**PROBLEM DETAILS**
Include in the output exactly the lines from the opening of the data through the line containing "осом — снова спортивным. На днях", and nothing more.

● ● ● ●

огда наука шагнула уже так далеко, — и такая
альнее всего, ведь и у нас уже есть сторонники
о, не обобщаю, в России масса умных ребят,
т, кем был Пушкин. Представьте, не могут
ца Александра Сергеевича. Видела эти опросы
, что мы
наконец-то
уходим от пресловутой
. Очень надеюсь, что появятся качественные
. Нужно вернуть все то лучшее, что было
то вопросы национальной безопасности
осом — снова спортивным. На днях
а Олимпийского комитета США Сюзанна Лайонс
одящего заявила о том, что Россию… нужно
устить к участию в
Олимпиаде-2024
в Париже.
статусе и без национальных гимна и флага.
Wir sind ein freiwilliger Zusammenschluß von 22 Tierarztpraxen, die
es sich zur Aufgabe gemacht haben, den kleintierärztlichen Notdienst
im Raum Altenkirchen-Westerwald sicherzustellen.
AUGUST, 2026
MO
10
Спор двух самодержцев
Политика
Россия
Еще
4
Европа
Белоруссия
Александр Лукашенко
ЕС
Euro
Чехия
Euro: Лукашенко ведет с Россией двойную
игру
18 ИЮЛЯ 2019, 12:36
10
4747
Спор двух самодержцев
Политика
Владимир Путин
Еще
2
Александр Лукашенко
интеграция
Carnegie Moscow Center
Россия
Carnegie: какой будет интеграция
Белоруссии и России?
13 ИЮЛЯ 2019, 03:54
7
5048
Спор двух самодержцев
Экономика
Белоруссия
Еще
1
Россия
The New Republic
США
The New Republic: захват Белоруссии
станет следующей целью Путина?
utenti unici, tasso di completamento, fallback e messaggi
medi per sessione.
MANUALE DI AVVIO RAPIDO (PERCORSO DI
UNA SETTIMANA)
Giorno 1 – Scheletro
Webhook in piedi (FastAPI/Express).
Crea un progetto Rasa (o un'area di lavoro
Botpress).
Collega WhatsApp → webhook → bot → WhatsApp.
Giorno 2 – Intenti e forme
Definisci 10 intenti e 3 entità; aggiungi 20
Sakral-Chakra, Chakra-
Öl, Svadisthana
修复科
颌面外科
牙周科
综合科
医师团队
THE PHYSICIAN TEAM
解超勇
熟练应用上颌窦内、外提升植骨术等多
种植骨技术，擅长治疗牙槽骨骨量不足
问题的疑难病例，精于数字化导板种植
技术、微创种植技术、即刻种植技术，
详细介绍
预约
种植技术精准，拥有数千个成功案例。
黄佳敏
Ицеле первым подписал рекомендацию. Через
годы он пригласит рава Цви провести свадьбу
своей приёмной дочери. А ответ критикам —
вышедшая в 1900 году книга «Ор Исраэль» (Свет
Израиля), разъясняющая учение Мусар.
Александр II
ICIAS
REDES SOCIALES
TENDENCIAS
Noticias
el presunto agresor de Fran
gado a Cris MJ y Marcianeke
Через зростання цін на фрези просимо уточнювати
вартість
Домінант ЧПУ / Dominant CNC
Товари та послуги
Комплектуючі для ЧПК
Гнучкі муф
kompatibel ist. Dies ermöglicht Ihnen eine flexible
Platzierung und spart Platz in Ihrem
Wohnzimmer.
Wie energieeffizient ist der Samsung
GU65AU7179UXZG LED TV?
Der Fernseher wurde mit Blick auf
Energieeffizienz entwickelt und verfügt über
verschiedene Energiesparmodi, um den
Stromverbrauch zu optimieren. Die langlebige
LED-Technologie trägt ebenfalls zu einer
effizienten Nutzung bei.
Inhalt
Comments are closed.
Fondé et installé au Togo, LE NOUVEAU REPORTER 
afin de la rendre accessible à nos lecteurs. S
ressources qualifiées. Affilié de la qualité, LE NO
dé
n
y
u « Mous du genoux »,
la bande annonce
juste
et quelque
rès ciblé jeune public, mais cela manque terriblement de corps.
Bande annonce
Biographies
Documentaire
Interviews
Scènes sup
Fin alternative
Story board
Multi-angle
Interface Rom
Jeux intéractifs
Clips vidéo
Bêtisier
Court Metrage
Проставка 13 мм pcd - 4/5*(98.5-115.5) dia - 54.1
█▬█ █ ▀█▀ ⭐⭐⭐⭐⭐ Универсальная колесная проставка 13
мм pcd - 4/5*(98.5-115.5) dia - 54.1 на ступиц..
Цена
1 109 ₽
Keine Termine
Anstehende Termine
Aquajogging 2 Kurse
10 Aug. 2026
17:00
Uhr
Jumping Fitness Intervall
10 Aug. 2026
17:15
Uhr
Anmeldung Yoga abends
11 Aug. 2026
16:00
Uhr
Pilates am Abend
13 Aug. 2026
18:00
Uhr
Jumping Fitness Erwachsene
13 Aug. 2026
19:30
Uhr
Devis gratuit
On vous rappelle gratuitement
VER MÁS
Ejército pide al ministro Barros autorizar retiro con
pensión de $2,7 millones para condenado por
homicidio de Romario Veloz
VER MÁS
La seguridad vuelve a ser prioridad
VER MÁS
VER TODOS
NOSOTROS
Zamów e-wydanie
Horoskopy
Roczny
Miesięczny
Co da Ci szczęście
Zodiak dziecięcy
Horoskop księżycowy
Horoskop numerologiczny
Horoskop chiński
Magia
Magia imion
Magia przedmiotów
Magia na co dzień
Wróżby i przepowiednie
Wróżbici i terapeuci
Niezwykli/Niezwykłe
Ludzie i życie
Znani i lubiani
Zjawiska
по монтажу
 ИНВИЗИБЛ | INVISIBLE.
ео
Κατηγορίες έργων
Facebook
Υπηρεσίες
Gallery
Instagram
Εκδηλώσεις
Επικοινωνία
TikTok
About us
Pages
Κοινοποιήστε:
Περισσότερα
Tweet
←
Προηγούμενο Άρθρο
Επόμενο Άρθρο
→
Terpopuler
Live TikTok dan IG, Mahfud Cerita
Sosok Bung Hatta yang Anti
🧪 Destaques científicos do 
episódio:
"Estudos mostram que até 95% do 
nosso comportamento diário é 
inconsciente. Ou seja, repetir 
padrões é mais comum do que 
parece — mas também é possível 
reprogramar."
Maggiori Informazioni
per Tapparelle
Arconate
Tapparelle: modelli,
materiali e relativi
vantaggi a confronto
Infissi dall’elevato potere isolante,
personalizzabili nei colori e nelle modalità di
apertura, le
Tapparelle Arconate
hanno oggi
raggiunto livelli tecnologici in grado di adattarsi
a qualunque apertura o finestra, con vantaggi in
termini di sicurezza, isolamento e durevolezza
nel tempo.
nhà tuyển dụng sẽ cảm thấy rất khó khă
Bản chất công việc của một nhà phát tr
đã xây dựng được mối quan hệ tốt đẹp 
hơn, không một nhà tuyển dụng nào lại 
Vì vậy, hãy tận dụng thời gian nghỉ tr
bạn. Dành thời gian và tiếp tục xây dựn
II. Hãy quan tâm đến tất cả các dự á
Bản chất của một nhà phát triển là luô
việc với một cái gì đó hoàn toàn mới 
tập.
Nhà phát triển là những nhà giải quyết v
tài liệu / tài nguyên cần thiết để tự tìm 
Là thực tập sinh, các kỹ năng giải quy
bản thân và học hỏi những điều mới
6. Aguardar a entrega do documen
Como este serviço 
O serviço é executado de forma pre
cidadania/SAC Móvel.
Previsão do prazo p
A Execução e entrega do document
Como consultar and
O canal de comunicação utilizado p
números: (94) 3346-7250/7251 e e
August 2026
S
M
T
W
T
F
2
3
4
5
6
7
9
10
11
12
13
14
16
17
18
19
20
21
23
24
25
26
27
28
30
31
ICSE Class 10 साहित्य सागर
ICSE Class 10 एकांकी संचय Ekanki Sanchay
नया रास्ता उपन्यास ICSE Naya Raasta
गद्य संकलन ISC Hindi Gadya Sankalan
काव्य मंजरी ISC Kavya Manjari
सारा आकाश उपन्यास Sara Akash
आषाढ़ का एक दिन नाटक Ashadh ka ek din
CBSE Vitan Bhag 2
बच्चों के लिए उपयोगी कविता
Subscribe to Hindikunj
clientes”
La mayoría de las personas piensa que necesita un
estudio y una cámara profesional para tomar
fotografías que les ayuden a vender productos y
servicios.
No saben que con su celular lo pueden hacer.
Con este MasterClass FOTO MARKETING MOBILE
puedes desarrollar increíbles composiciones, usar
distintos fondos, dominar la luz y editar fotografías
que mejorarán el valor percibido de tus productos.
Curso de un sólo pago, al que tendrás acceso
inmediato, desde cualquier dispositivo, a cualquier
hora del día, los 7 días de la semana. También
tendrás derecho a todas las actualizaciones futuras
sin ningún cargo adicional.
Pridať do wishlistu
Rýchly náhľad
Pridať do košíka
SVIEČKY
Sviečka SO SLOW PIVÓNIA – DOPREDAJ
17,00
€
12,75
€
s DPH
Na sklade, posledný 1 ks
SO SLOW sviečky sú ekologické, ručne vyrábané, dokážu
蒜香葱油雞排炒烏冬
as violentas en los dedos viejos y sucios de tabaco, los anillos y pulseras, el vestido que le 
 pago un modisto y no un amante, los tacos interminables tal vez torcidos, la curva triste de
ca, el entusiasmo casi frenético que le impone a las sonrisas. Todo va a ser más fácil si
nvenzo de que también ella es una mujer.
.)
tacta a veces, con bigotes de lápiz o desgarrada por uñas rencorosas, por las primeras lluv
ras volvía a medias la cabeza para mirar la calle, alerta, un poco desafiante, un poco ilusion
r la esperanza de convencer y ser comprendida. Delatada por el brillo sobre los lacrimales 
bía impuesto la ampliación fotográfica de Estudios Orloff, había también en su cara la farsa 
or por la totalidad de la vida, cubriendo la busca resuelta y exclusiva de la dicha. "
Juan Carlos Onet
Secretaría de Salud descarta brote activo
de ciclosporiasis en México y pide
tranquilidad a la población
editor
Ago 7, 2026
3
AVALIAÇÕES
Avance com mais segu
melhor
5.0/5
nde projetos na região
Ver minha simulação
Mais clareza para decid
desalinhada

● ● ● ●

**FINISHED TASK**
огда наука шагнула уже так далеко, — и такая
альнее всего, ведь и у нас уже есть сторонники
о, не обобщаю, в России масса умных ребят,
т, кем был Пушкин. Представьте, не могут
ца Александра Сергеевича. Видела эти опросы
, что мы
наконец-то
уходим от пресловутой
. Очень надеюсь, что появятся качественные
. Нужно вернуть все то лучшее, что было
то вопросы национальной безопасности
осом — снова спортивным. На днях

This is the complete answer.